Hacker News new | ask | show | jobs
by kragen 1921 days ago
> You realize this person that you are calling an expert

I didn't claim he's an expert, but he did write TruffleRuby, which is still about twice as fast as any other implementation of Ruby six years later: https://pragtob.wordpress.com/2020/08/24/the-great-rubykon-b.... So I think it's safe to say that he's at least minimally competent at performance engineering :)

> I'm not really sure how anything I'm saying is even controversial

You're applying rules of thumb you've learned in one context in a context where they are invalid, and then you're accusing people who disagree with you of being ignorant or dishonest, even when it would take you literally 30 seconds to verify that what we're saying is correct, and where one of us literally has a doctorate in the specific topic we're discussing.
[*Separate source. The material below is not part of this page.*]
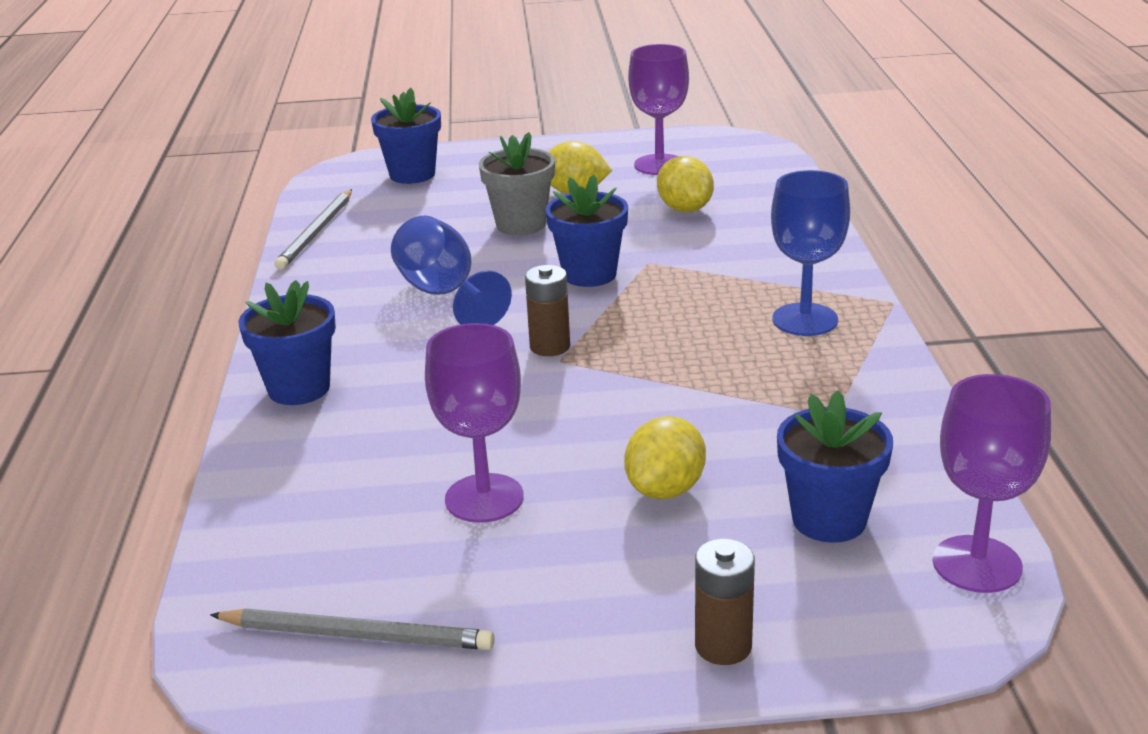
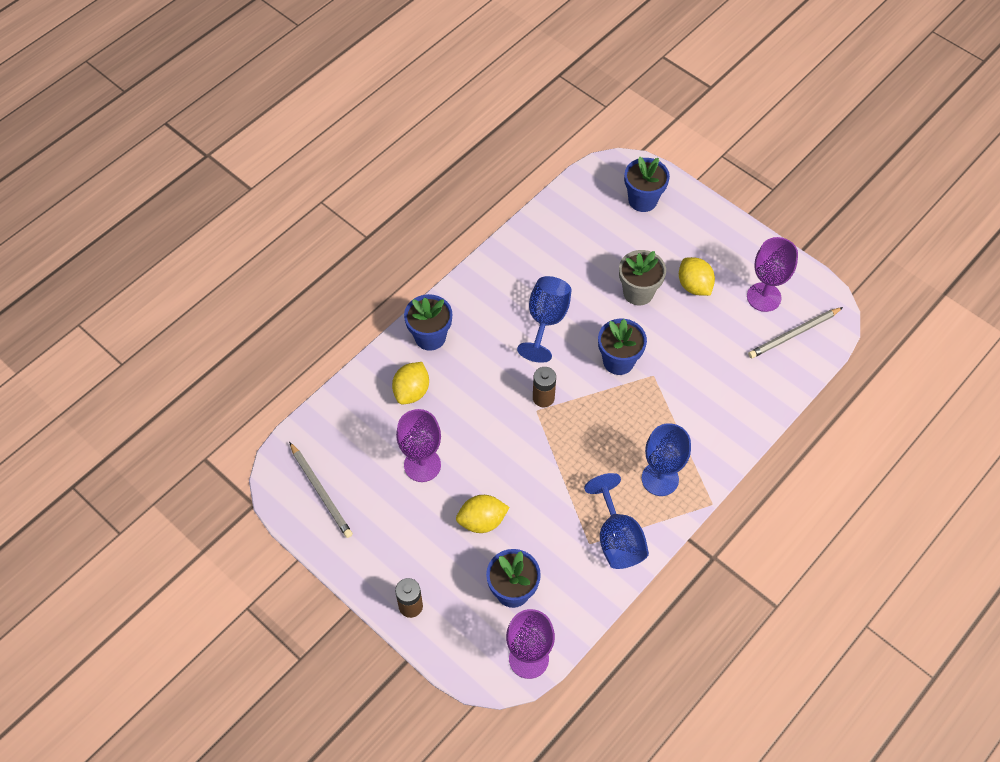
camera: 45 degrees right, 30 degrees up
(316, 232) = (549, 218): grey pencil -> grey pencil (793, 334)
(685, 209) = (724, 348): yellow lemon -> yellow lemon (411, 391)
(855, 389) = (617, 539): none -> blue goblet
> Allocating 8 bytes in 150 cycles might seem fast

150 cycles doesn't sound terribly fast to me, though it'd be pretty good for malloc/free under most circumstances. I presented benchmark results from my 9-year-old laptop where LuaJIT did an allocation every 120 clock cycles, SBCL did an allocation every 18 cycles, and OCaml did an allocation every 9.5 cycles. You can easily replicate those results on your own machine. And that isn't the time for the allocation alone—it includes the entire loop containing the allocation, which also initializes the memory, and also the garbage-collection time needed to deallocate the space allocated. (And, in the OCaml case, it includes a recursive loop.)

chrisseaton says that in modern VMs like GraalVM an allocation is about 5 instructions, which I'm guessing is about 3 cycles.
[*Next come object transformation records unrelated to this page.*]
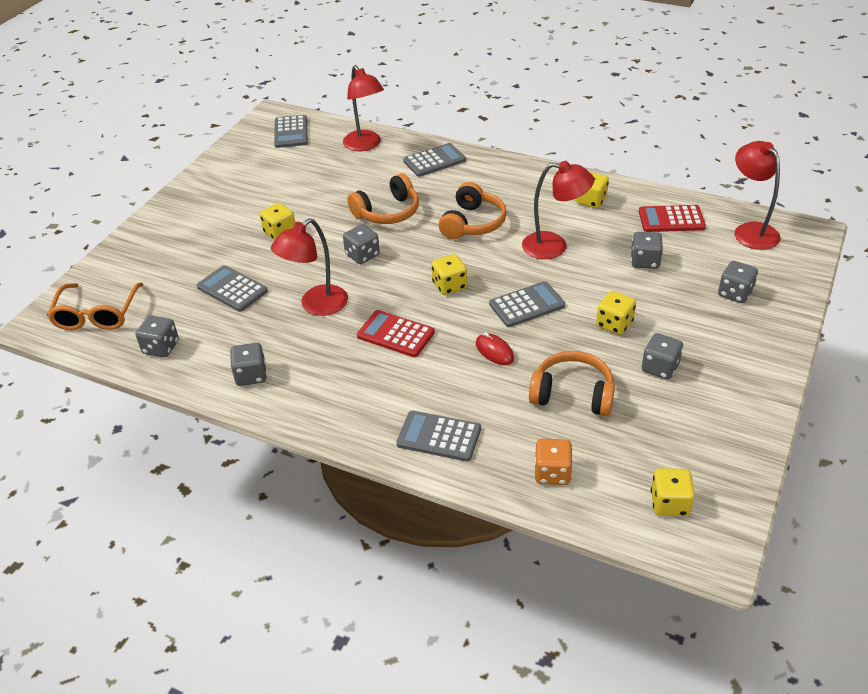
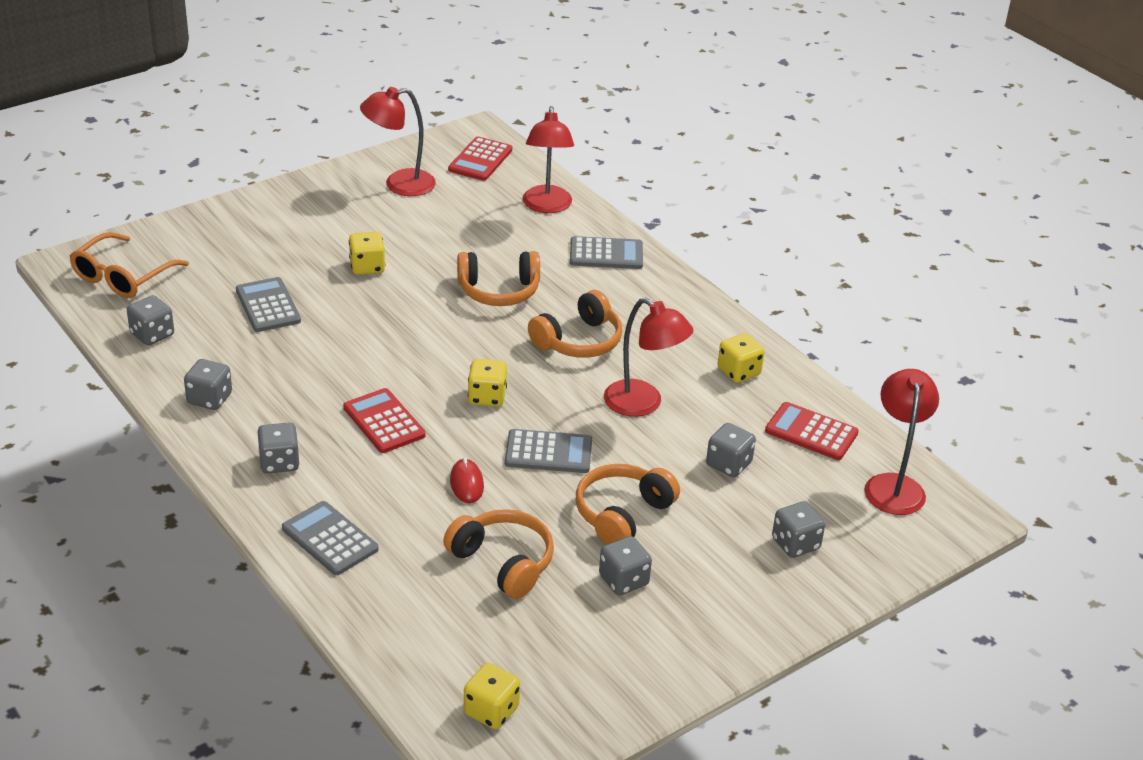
camera: 25 degrees right, 5 degrees down
(291, 132) = (480, 160): grey calculator -> red calculator
(316, 306) = (333, 358): red lamp -> red lamp (399, 184)
(362, 255) = (428, 326): grey dice -> grey dice (279, 462)
(552, 473) = (404, 625): orange dice -> none
(614, 324) = (622, 514): yellow dice -> orange headphones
(Incidentally on my laptop with glibc 2.2.5 malloc(16) and free() in a loop only takes about 18 ns, about 50 cycles, 55 million allocations per second. It took a little effort to keep GCC from optimizing away the loop. I wasn't satisfied until I'd single-stepped GDB into __GI___libc_malloc!)

120 cycles is less than 150 cycles. 18 cycles is a lot less than 150 cycles. 9.5 cycles is extremely much smaller than 150 cycles. 3 cycles, which I haven't verified but which sounds plausible, is smaller still.

> A 12 year old CPU can ... add together well over 850 million floats to 850 million other floats in a single second on a single core ...By your own numbers, the allocation alone would take about a minute and a half.

You're completely wrong about "By your own numbers."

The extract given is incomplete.